Saturday, January 23, 2016

Dwindling shark population a blow to Sabah tourism


KOTA KINABALU: Prominent social activist Tan Sri Lee Lam Thye has called for a ban on shark hunting and finning activities in Sabah due to economic, sustainability and humane reasons.

He said the dwindling shark population was affecting the state’s tourism revenue as the shark population was estimated to have declined by 80 per cent over the past three decades.

“Sharks as predators at the top of the marine food pyramid, play a critical role in balancing the ocean ecosystem. It would be ecologically and economically damaging when sharks are removed from ocean ecosystems through overfishing or killing of sharks for their fins,” he said in a statement yesterday.

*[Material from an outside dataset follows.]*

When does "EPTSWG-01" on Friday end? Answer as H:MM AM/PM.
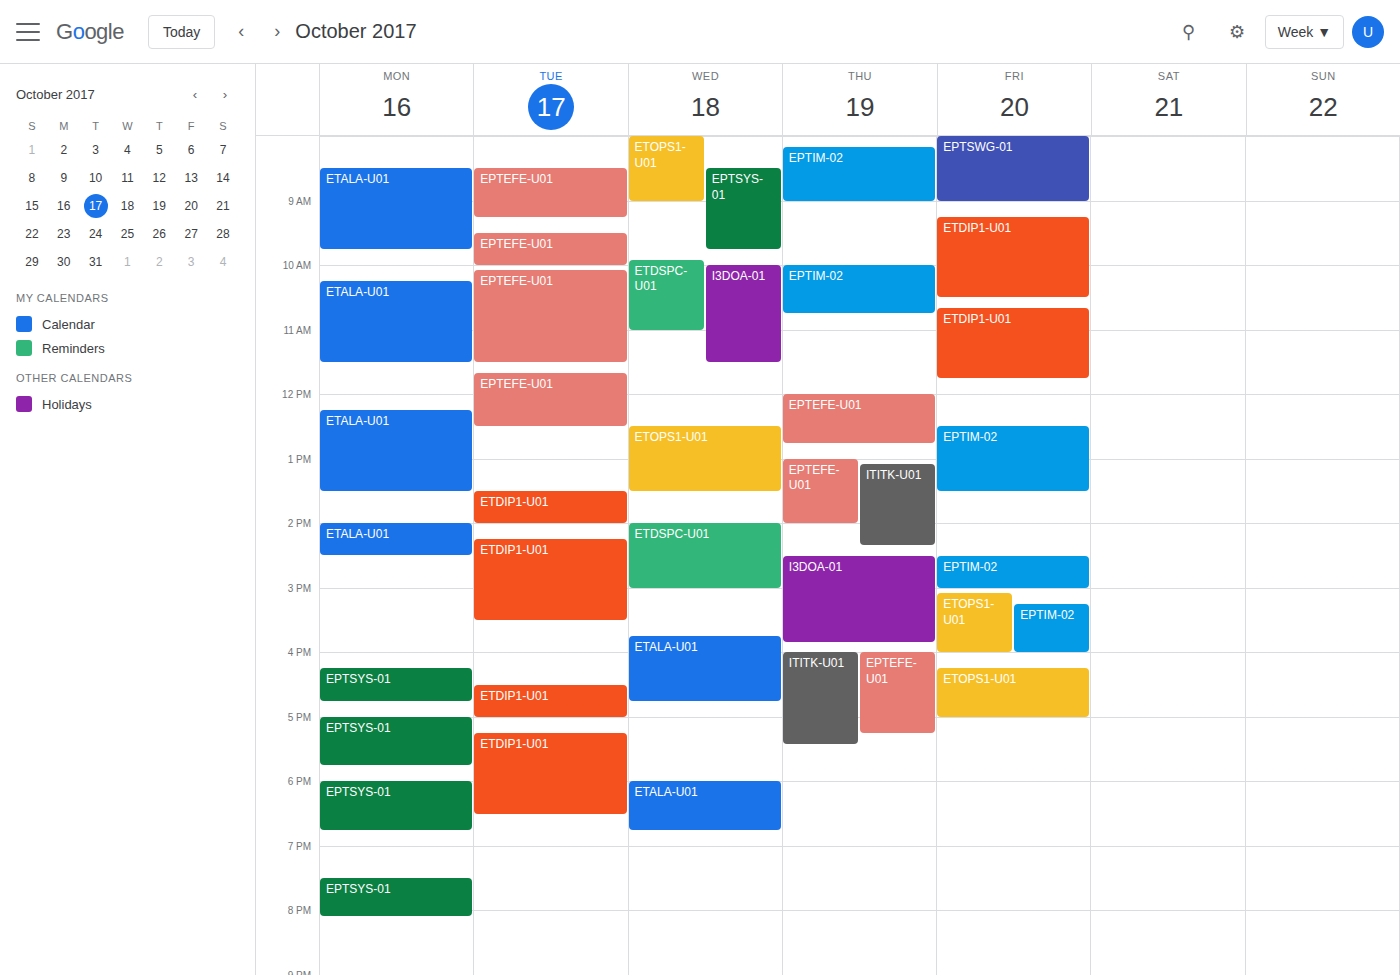
9:00 AMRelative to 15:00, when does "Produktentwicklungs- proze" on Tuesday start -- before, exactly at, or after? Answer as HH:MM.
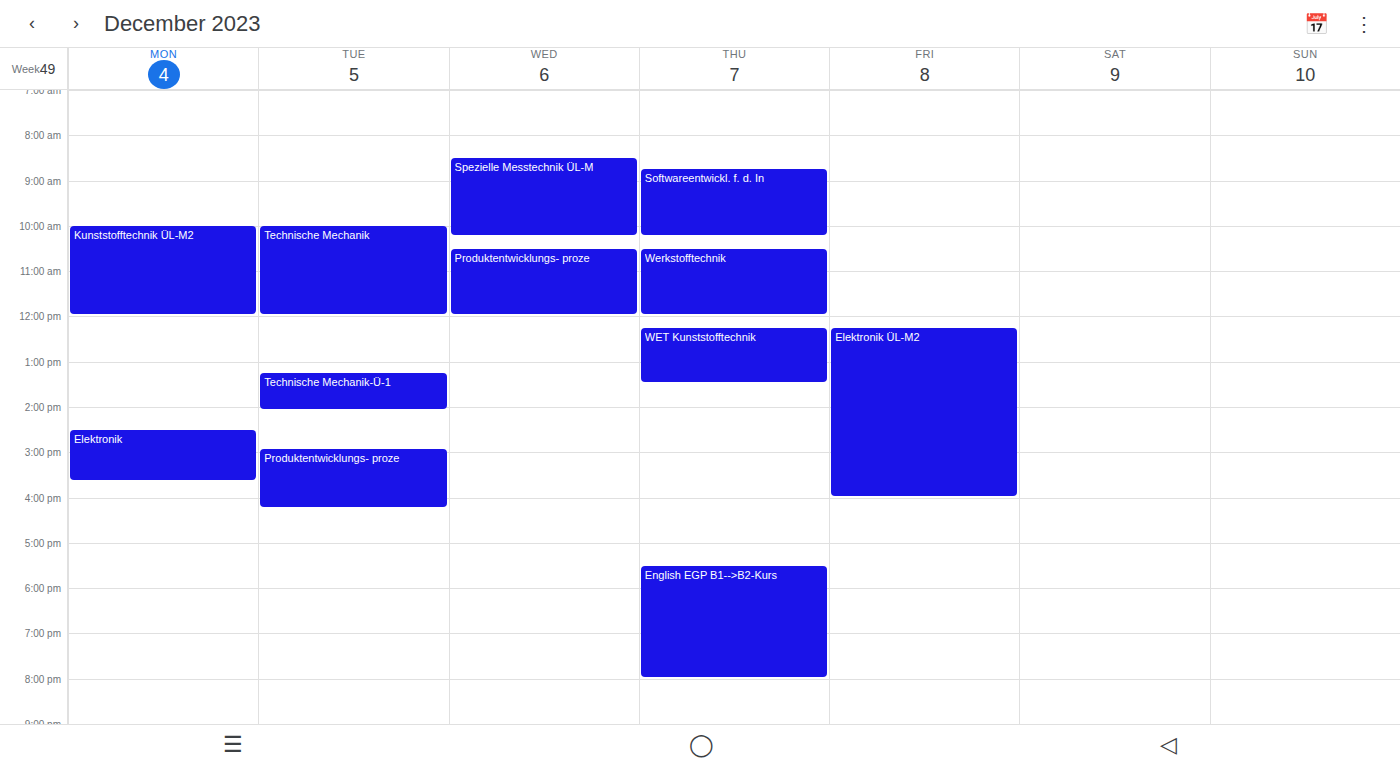
14:55 -- before 15:00, 5 minutes above the 15:00 line.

According to marine and shark conservationists, the rare Borneo river shark and Roughnose stingray only found in Borneo waters could be on the verge of extinction. Sharks are also vulnerable to over-exploitation as their populations are slow to reproduce and may not recover once overfished.

According to Lee, sharks form a significant part of Sabah’s RM354 million dive industry.

He said each year, local and international tourists and divers go to islands in Sabah particularly Semporna to see the wonders of marine treasures including the rare and endangered sharks.

The Australian Institute of Marine Science, based on its study a few years ago, valued a single living shark in Sabah’s waters at US$815,000 in terms of tourism revenue to Sabah, compared with US$100 for its fins.

Besides the economic factor, Lee reckoned that the Government also had to consider the humane reason.

Finning involves the inhumane practice of hacking off the shark’s fins and throwing its still living body back into the sea. The sharks are either starved to death, eaten alive by other fish or drowned, he stressed.